Work instructions -> Pictures must not appear in your answer. Write out exactly the lines from the one with "والحوثيون التهديد الأكبر لاستقرار" through the last line of the entries below.
*** Source data ***
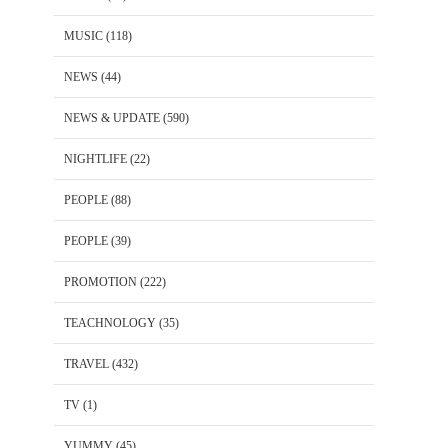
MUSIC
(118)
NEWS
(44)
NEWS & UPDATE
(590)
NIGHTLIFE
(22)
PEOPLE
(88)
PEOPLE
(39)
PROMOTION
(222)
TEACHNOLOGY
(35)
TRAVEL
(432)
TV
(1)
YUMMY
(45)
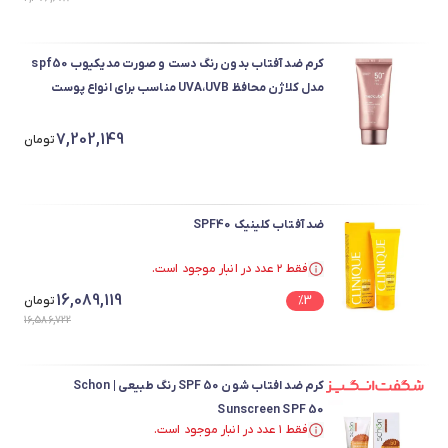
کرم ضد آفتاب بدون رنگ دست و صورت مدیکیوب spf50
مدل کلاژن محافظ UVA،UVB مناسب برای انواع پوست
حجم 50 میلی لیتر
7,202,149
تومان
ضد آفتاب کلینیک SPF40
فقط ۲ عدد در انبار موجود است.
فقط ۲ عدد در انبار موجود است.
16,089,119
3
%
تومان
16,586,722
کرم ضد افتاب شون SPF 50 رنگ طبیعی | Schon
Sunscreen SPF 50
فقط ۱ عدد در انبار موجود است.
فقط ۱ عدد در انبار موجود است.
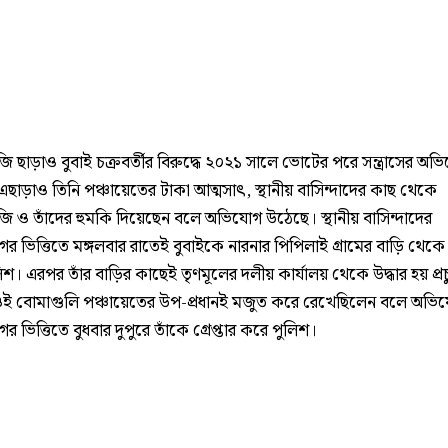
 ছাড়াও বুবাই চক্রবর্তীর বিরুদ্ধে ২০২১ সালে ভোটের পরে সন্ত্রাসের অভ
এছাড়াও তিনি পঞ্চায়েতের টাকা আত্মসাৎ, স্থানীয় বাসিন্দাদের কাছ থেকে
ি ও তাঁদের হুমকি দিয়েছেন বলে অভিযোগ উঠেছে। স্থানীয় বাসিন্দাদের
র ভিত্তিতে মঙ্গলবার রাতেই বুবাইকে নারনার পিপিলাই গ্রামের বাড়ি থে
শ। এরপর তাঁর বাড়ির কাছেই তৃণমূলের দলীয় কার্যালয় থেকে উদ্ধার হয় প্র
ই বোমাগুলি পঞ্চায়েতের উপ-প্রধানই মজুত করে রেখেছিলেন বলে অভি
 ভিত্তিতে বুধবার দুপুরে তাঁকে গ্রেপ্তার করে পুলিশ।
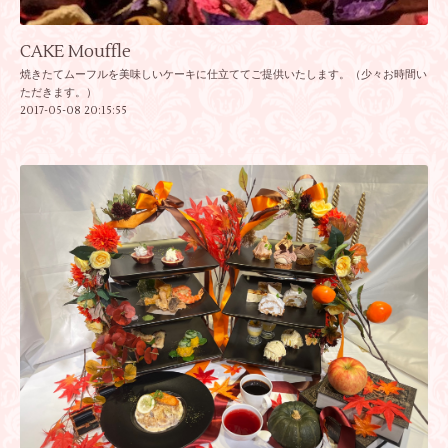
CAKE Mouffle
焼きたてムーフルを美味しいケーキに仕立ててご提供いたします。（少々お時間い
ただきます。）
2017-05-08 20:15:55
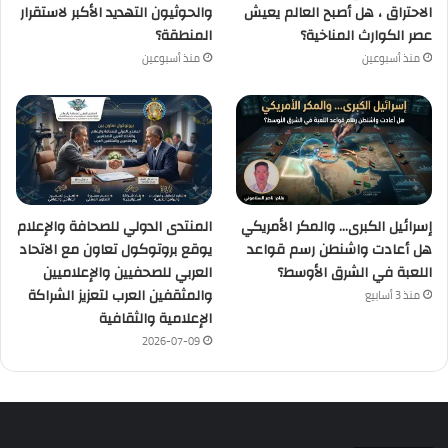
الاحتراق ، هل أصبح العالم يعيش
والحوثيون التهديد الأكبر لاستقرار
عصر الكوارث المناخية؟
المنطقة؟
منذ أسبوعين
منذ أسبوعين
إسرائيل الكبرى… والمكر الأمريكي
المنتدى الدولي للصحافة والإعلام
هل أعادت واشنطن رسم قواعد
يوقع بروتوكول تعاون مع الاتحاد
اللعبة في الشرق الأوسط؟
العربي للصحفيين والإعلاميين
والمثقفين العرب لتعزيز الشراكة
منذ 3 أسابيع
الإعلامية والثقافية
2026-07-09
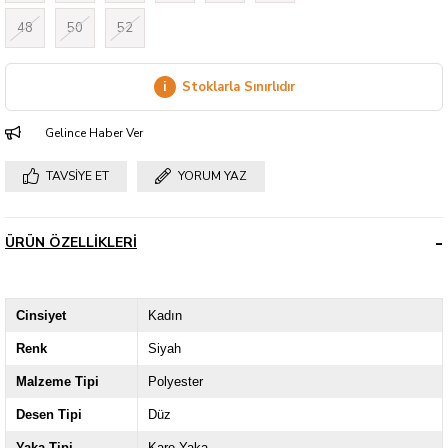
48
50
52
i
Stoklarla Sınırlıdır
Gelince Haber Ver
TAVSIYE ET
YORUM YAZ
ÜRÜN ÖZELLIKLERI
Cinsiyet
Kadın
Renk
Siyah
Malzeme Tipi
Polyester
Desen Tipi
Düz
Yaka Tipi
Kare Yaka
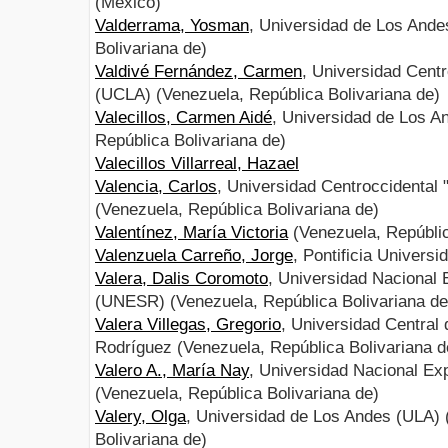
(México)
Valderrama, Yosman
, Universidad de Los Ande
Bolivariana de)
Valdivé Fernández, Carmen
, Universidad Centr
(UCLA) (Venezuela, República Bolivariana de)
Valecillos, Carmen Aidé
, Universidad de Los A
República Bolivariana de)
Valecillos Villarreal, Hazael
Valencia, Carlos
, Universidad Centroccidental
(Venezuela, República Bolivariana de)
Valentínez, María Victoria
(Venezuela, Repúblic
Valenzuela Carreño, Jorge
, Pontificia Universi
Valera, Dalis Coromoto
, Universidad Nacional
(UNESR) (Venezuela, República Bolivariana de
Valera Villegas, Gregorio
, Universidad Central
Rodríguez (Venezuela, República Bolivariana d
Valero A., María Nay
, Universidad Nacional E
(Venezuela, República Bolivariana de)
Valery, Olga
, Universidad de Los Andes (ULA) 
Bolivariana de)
*** End of Source data ***
Solution to the exercise ->
والحوثيون التهديد الأكبر لاستقرار
عصر الكوارث المناخية؟
المنطقة؟
منذ أسبوعين
منذ أسبوعين
إسرائيل الكبرى… والمكر الأمريكي
المنتدى الدولي للصحافة والإعلام
هل أعادت واشنطن رسم قواعد
يوقع بروتوكول تعاون مع الاتحاد
اللعبة في الشرق الأوسط؟
العربي للصحفيين والإعلاميين
والمثقفين العرب لتعزيز الشراكة
منذ 3 أسابيع
الإعلامية والثقافية
2026-07-09
48
50
52
i
Stoklarla Sınırlıdır
Gelince Haber Ver
TAVSIYE ET
YORUM YAZ
ÜRÜN ÖZELLIKLERI
Cinsiyet
Kadın
Renk
Siyah
Malzeme Tipi
Polyester
Desen Tipi
Düz
Yaka Tipi
Kare Yaka
(México)
Valderrama, Yosman
, Universidad de Los Ande
Bolivariana de)
Valdivé Fernández, Carmen
, Universidad Centr
(UCLA) (Venezuela, República Bolivariana de)
Valecillos, Carmen Aidé
, Universidad de Los A
República Bolivariana de)
Valecillos Villarreal, Hazael
Valencia, Carlos
, Universidad Centroccidental
(Venezuela, República Bolivariana de)
Valentínez, María Victoria
(Venezuela, Repúblic
Valenzuela Carreño, Jorge
, Pontificia Universi
Valera, Dalis Coromoto
, Universidad Nacional
(UNESR) (Venezuela, República Bolivariana de
Valera Villegas, Gregorio
, Universidad Central
Rodríguez (Venezuela, República Bolivariana d
Valero A., María Nay
, Universidad Nacional E
(Venezuela, República Bolivariana de)
Valery, Olga
, Universidad de Los Andes (ULA) 
Bolivariana de)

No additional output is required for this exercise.